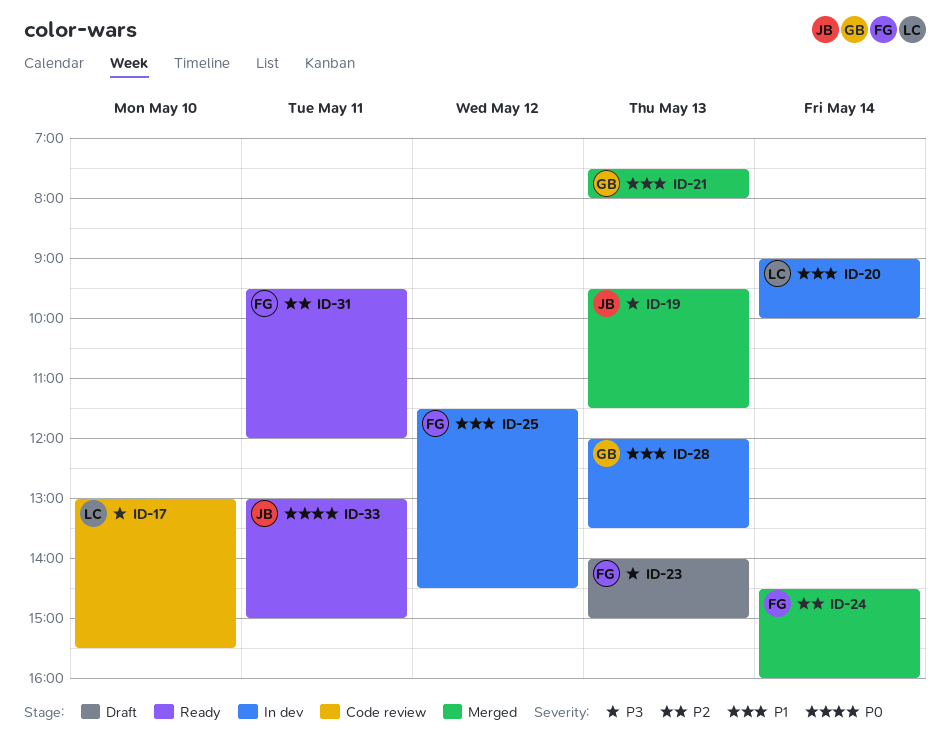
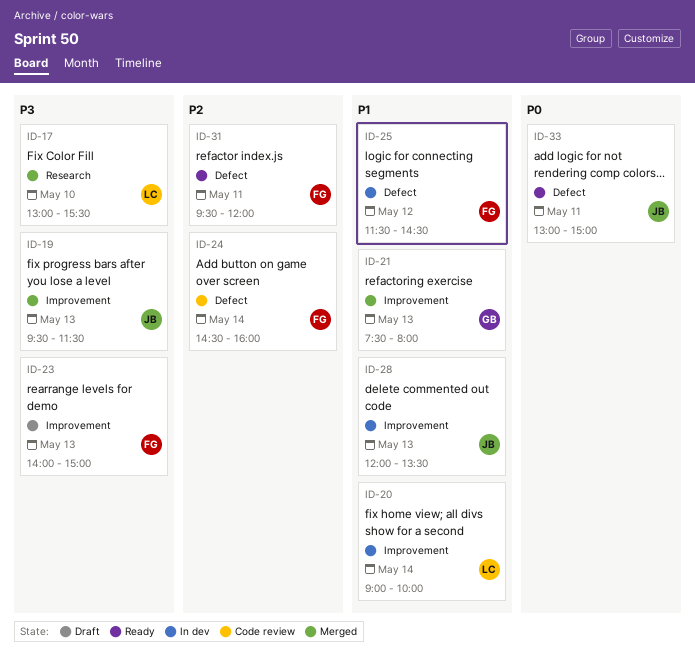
ID-17, status: Code review -> Merged
ID-24, status: Merged -> Code review
ID-28, owner: GB -> JB

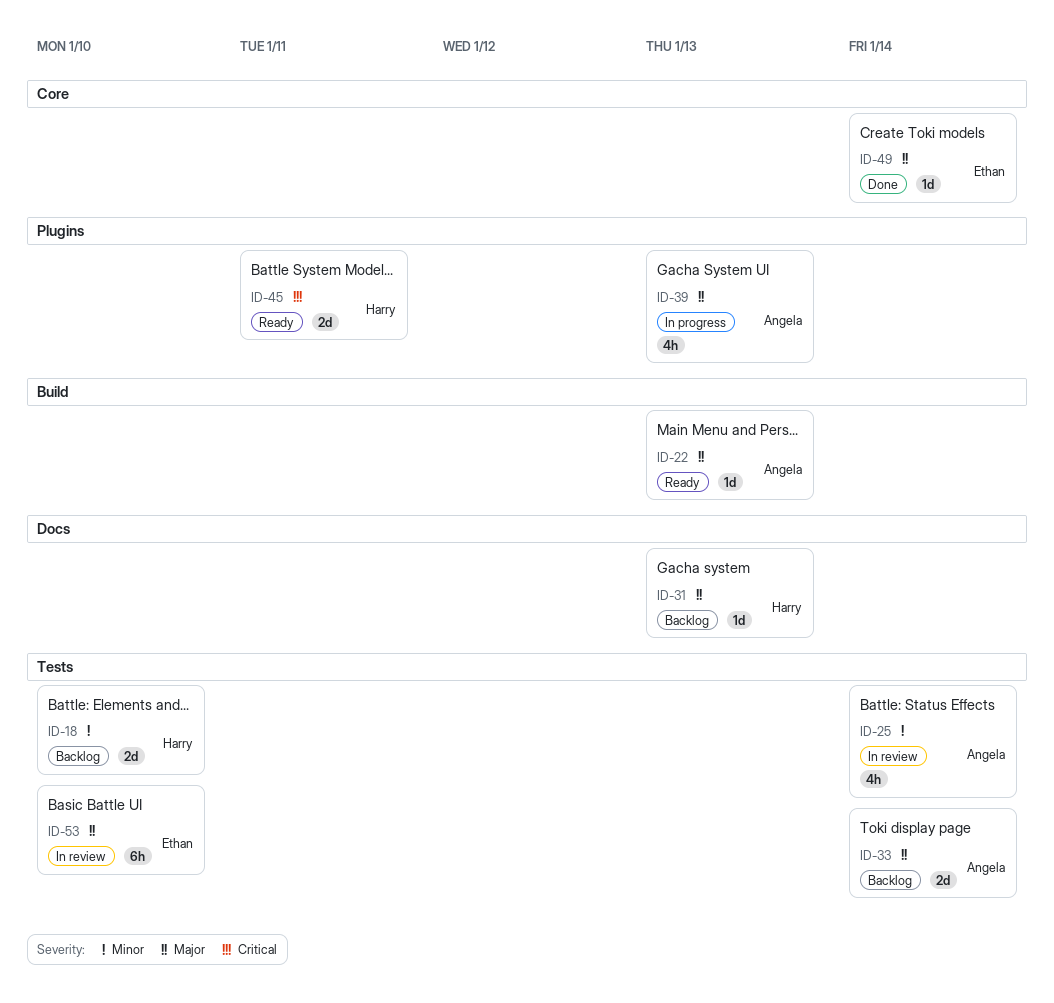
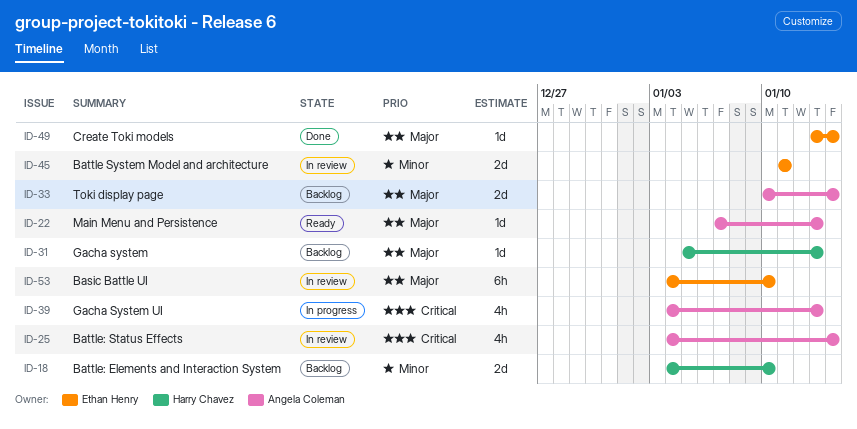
ID-25, priority: Minor -> Critical
ID-39, priority: Major -> Critical
ID-45, status: Ready -> In review
ID-45, owner: Harry Chavez -> Ethan Henry
ID-45, priority: Critical -> Minor

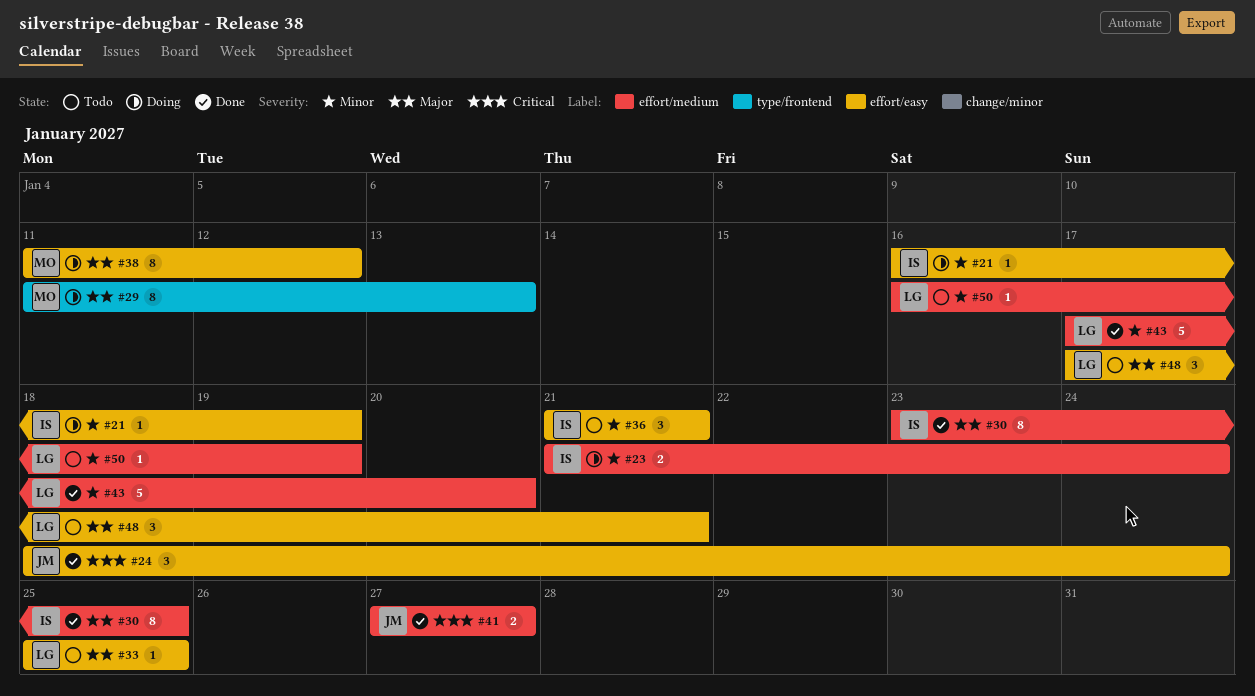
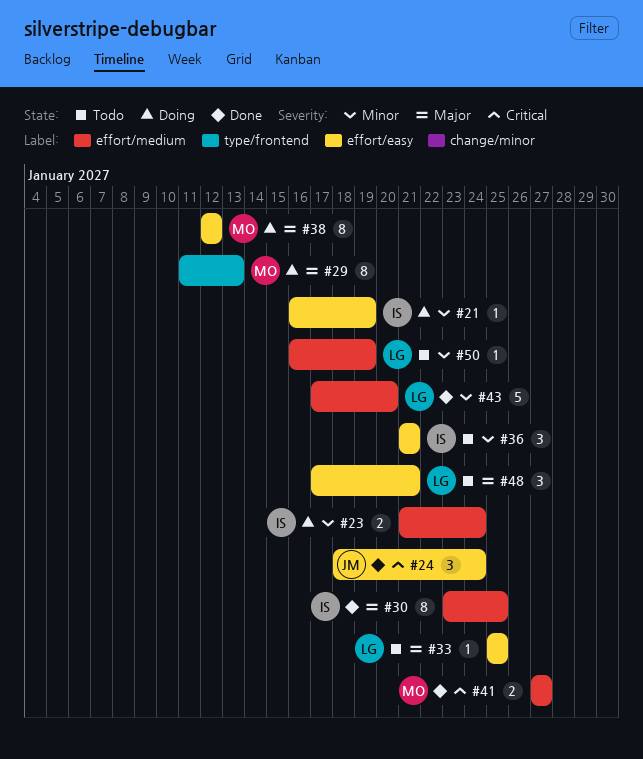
#38, start: Jan 11 -> Jan 12
#41, owner: JM -> MO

______________________________

THE PROBLEM
Copy out all of the listing word for word, but skip the images.

ANSWER AREA
ID-17, status: Code review -> Merged
ID-24, status: Merged -> Code review
ID-28, owner: GB -> JB

ID-25, priority: Minor -> Critical
ID-39, priority: Major -> Critical
ID-45, status: Ready -> In review
ID-45, owner: Harry Chavez -> Ethan Henry
ID-45, priority: Critical -> Minor

#38, start: Jan 11 -> Jan 12
#41, owner: JM -> MO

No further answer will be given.